Mártires entre moros y cristianos (27 de julio)

Autor: Adolfo Carreto

 

 

Cada vez que me topo con la aljama mezquita de Córdoba me entra un escalofrío sagrado, un ambiente de fe de millones de creyentes que por allí han ido y por allí van, una encanto de mezcla musulmana cristiana que ennoblece, que estremece, su purifica. La aljama cordobesa es, fundamentalmente, capricho de Abd al-Rahman II, quien hizo todo lo posible para que los adoradores de Alá tuvieran un lugar de fe perdurable y, quizá sin pretenderlo, también de perdurable fe cristiana. Uno ve iglesia, sinagogas, mezquitas, pagodas, templos hindúes, catedrales y a la fuerza tiene que pensar en Dios, y así la arquitectura sea distinta, tengan o no tengan torres, haya o no altares, la mente se le llena de un solo díos, sin otro apelativo, sin otro color, sin otra vestimenta, sin otro lenguaje; un dios desnudo, sin aditamentos, el único y a la medida de todos.
Y uno llega a la conclusión de que son los poderes terrenos, los terrenos poderosos, quien se empeñan en vestirnos a Dios a su medida y excluirlo del resto de las medidas.
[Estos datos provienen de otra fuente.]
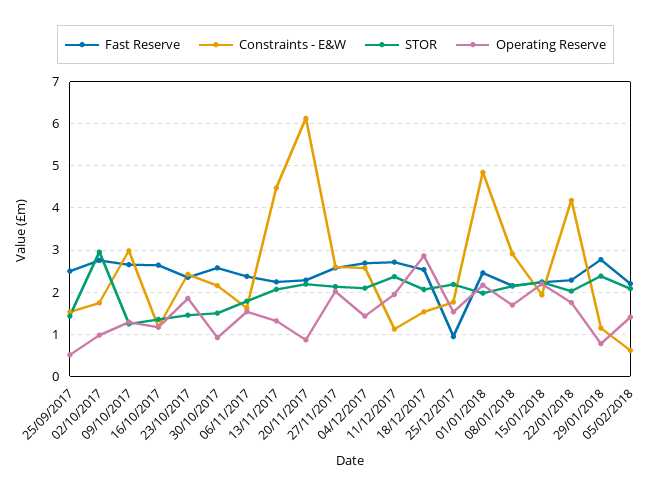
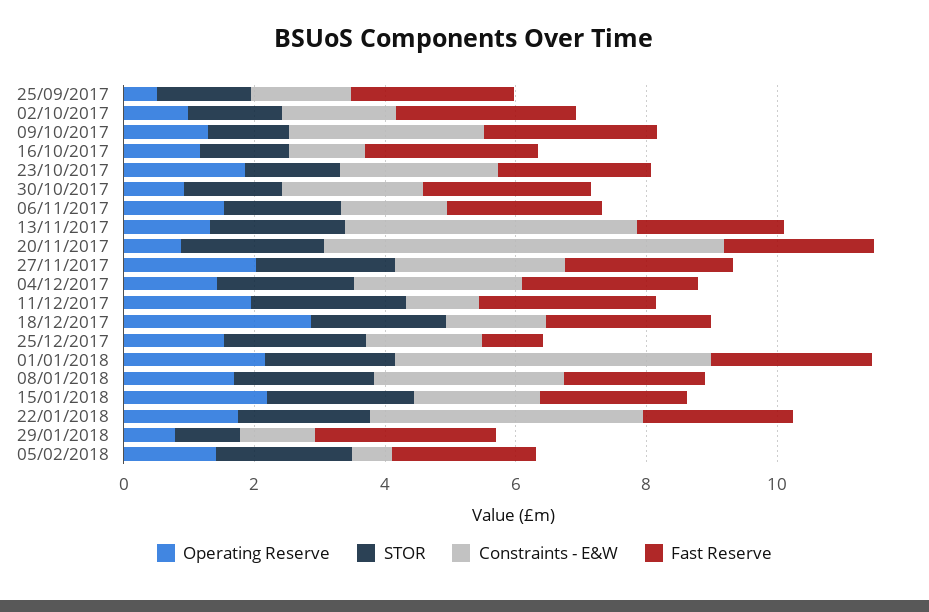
STOR, 02/10/2017: 3 -> 1.5
STOR, 29/01/2018: 2.4 -> 1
Y fue lo que ocurrió en tiempos de Abd al-Rahman, un cordobés exquisito para la construcción del lugar de adoración al dios hecho a su medida, pero con carácter de exclusividad. Es lo que han hecho igualmente otros jefes de adoradores de otras religiones, y posiblemente es esto lo que todos los creyentes han padecido, continuamos padeciendo y muy posiblemente seguirá alargándose el camino, por muchos intentos de ecumenismos que procuremos.
Es el caso que, en Córdoba, y en esta época, vivían moros y cristianos en el mismo espacio y con la misma gracia, y se enamoraban entre ellos, y tenían descendencia, y continuaban las creencias de lado y lado sin que la vida se alterase en demasía. Porque el amor, y eso sí está demostrado, supera a todo y hasta a todo vence. Pero Abd al-Rahman había hecho construir una aljama y en esa aljama no había más adoración que la suya. Y así comenzó el desbarajuste. Amor y política se mezclaron y la creencia se confundió.
Así ocurrió con estas dos parejas: Aurelio, hijo de mahometanos ricos, de gente de alcurnia, y Natalia descendiente de cristianos. Casados y todo, se entendían; casados como estaban, no deseaban que una mezquita los apartase de su amor. Otro tanto ocurrió con Félix y Liliosa, sangre mahometana y cristiana unida, pero que funcionaba. Pero vino el exquisito arquitecto Abd al-Rahman II ha desunir lo que el amor había consagrado.
De ahí en adelante, lo de siempre. Si reniegas de la fe que profesas, todo va bien; si te empecinas por no honrar a Alá en la mezquita, todo comienza a desmoronarse. Y como ninguna de las dos parejas dio su brazo a torcer, como se empecinaron en seguir unidos en el mismo sacrosanto amor por ellos decidido, el cristiano, como se negaron a perjurar, el poder ordenó la condena. Son condenas religiosas, claro que lo son, repetidas una y mil veces entre moras y cristianos, entre cristianas y moros. Condenas que han quedado plasmadas en romances, y condenas que, hasta muy seguramente, y por las mismas razones, hoy perduran.
Y es una lástima porque, pienso, tan digno lugar de adoración al Dios auténtico y creído es la pagoda, la mezquita, la sinagoga o la catedral. Y en todos estos recintos sagrados podemos asegurar que se encuentran mártires por la intransigencia de los creyentes de cada templo.